#### Excerpt:
================
Curling AI Simulation with MCTS and Bayesian Regression

This project implements a Monte Carlo Tree Search (MCTS) agent guided by a Bayesian regression model to simulate and evaluate curling games. It includes training a Bayesian model, testing its predictive accuracy, and running simulations to determine optimal strategic decisions such as Power Play timing.

Installation

Requirements

Python 3.13+
pip

Create a Virtual Environment (Required)

From the project root directory:

python3 -m venv venv

Activate the Virtual Environment

macOS / Linux

source venv/bin/activate

Windows (PowerShell)

venv\Scripts\Activate.ps1

Install Dependencies

With the virtual environment activated:

pip install --upgrade pip
pip install -r requirements.txt

Required packages include:

torch – Bayesian regression model
pyro-ppl – probabilistic inference (NUTS)
pandas – data processing
matplotlib – visualization
scikit-learn – evaluation metrics

Deactivate When Finished

deactivate

Note: The virtual environment folder (venv/) should not be committed to version control. Add it to .gitignore.

Project Overview

The project consists of three main components:

1. Bayesian Regression Model

Predicts expected end score (EV) from game features:

Hammer possession
Power Play usage
End number
Previous score difference

Provides both expected value and uncertainty.

2. EV Evaluation Function

Computes expected value for a given game state using posterior samples.

3. Monte Carlo Tree Search (MCTS)
================
#### The data:
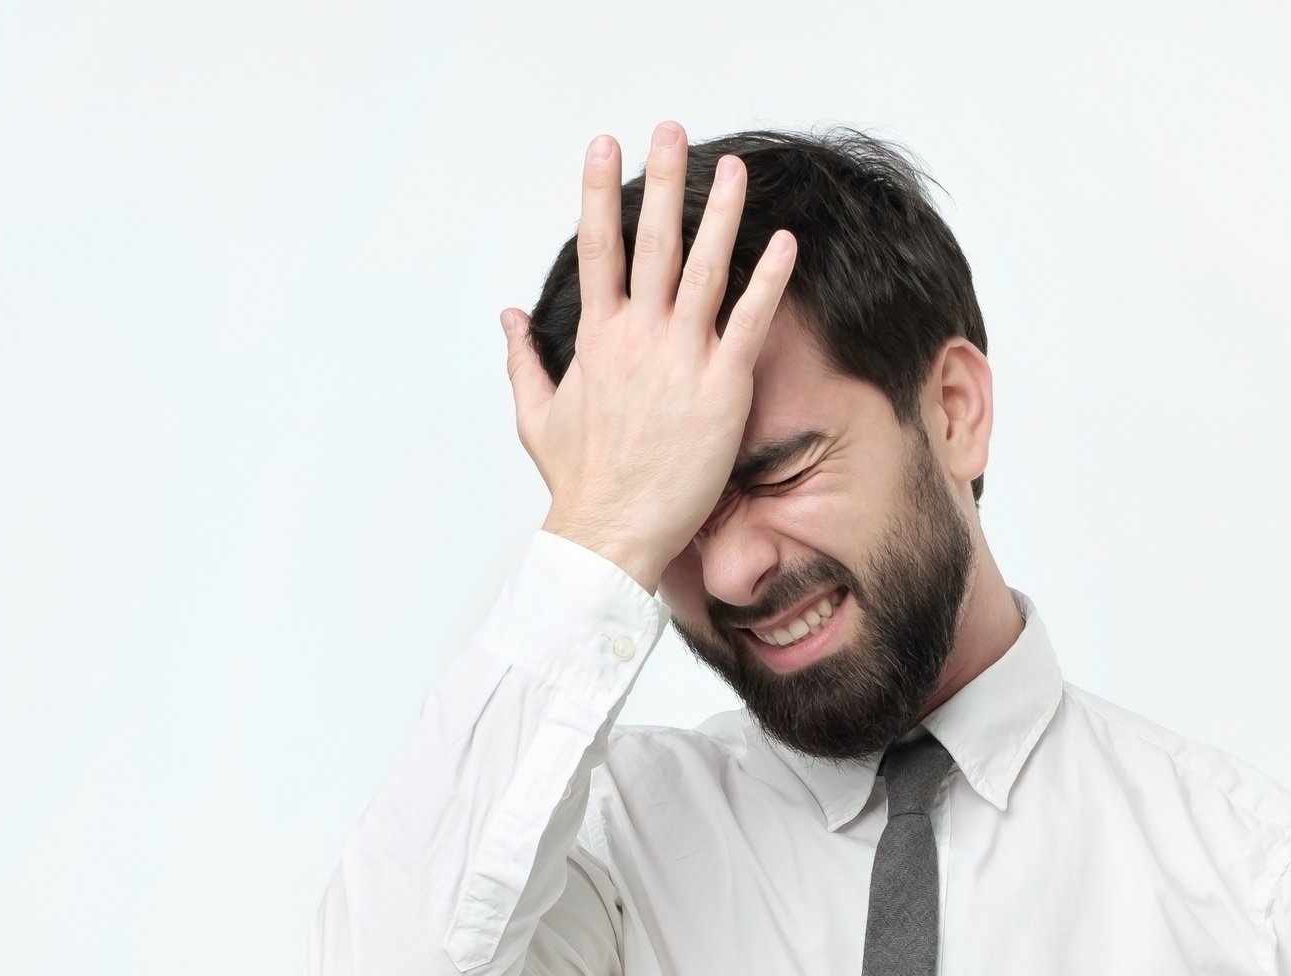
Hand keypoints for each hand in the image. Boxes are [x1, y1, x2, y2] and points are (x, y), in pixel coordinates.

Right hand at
================
#### Actions to take:
A – Reproduce from the curling project description the passage starting with "Hammer possession" and going on through "3. Monte Carlo Tree Search (MCTS)".
B – Using the curling project description, decide whether each statement below agrees with it, answering yes or no and quoting the deciding words: (i) pyro-ppl is listed for probabilistic inference; (ii) the project requires Python 3.10 or later; (iii) the venv/ folder should be committed to version control.

#### Results in order:
A –
Hammer possession
Power Play usage
End number
Previous score difference

Provides both expected value and uncertainty.

2. EV Evaluation Function

Computes expected value for a given game state using posterior samples.

3. Monte Carlo Tree Search (MCTS)

B –
(i) Yes: "pyro-ppl – probabilistic inference (NUTS)"
(ii) No: "Python 3.13+"
(iii) No: "The virtual environment folder (venv/) should not be committed to version control."